Inverse x \mapsto u: C_\eta + O(|A|)
Log determinant: O(|A|), only block A contributes
Forward map u \mapsto x: C_\eta + O(|A|)

From Coupling To Autoregression

In coupling, one block conditions another block.
In the extreme case, each coordinate can depend on all previous ones.

Autoregressive Flows

Define

x_i = h\big(u_i;\eta_i(x_{1:i-1})\big), \qquad i=1,\dots,D.

Then the Jacobian is triangular:

\frac{\partial x_i}{\partial u_j}=0 \qquad \text{for } j>i,

Why The Mask?

A naive approach would use D different neural networks, one for each conditioner \eta_i.
MAF uses one shared network instead.
This network takes x as input and outputs all conditioner values \eta_i at once.
The mask zeroes connections from x_j to \eta_i whenever j\geq i so \eta_i still depends only on x_{1:i-1}, but parameters are shared.

Masked Autoregressive Flows

u_i = h^{-1}\big(x_i;\eta_i(x_{1:i-1})\big), \qquad i=1,\dots,D.

Inverse x \mapsto u:
- one masked-network evaluation
- then D scalar inversions, usually closed form
- total: C_\eta + O(D)

Masked Autoregressive Flows

Log determinant:

\log \left|\det J\!\big(f^{-1}\big)(x)\right| = \sum_{i=1}^D \log \left| \frac{\partial}{\partial x_i} h^{-1}\big(x_i;\eta_i(x_{1:i-1})\big) \right|.

Cost C_\eta + O(D).

Masked Autoregressive Flows

x_i = h\big(u_i;\eta_i(x_{1:i-1})\big), \qquad i=1,\dots,D.

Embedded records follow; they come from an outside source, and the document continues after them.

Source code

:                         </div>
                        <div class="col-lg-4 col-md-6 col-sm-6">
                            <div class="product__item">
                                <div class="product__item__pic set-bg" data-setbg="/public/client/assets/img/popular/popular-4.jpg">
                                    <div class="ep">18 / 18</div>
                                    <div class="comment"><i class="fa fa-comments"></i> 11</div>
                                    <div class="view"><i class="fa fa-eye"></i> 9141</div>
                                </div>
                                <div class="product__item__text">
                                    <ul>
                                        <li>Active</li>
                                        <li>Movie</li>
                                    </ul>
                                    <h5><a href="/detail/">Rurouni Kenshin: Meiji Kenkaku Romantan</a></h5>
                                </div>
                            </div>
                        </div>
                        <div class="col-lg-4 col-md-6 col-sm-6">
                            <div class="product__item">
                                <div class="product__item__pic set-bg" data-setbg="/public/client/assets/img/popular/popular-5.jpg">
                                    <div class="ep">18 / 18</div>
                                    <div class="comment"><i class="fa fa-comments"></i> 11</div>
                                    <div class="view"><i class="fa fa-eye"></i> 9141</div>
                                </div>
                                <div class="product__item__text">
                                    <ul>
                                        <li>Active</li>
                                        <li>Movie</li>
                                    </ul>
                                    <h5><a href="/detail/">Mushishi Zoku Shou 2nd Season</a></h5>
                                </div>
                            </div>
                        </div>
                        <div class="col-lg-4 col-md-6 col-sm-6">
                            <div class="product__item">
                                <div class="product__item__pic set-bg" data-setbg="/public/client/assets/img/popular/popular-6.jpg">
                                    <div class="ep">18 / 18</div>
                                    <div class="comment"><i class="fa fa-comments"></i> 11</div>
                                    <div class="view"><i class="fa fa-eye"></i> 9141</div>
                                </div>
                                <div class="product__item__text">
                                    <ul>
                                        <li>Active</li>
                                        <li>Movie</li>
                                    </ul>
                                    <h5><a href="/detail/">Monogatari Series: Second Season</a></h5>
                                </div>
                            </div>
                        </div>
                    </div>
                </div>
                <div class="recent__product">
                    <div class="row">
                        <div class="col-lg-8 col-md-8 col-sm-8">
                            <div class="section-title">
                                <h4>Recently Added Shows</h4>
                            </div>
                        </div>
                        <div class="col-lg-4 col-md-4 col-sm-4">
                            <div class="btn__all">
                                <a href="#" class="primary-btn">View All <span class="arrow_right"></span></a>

Forward map / sampling u \mapsto x:
- sequential, because x_i depends on x_{1:i-1}
- after generating x_1, we can compute x_2, then x_3, etc.
- total: roughly D\,C_\eta + O(D)

Illustration

A very simple visual comparison is in:

Notebook 1

Back to the Satellite Problem

The full SBI example is in:

Notebook 2 satellite_sbi/notebooks/minimal_sbi_satellite_joint_demo.ipynb

Conclusion

Simulation-based inference reduces the problem to learning p(\theta \mid x) from simulations.
Normalizing flows are useful because they keep exact densities and efficient sampling.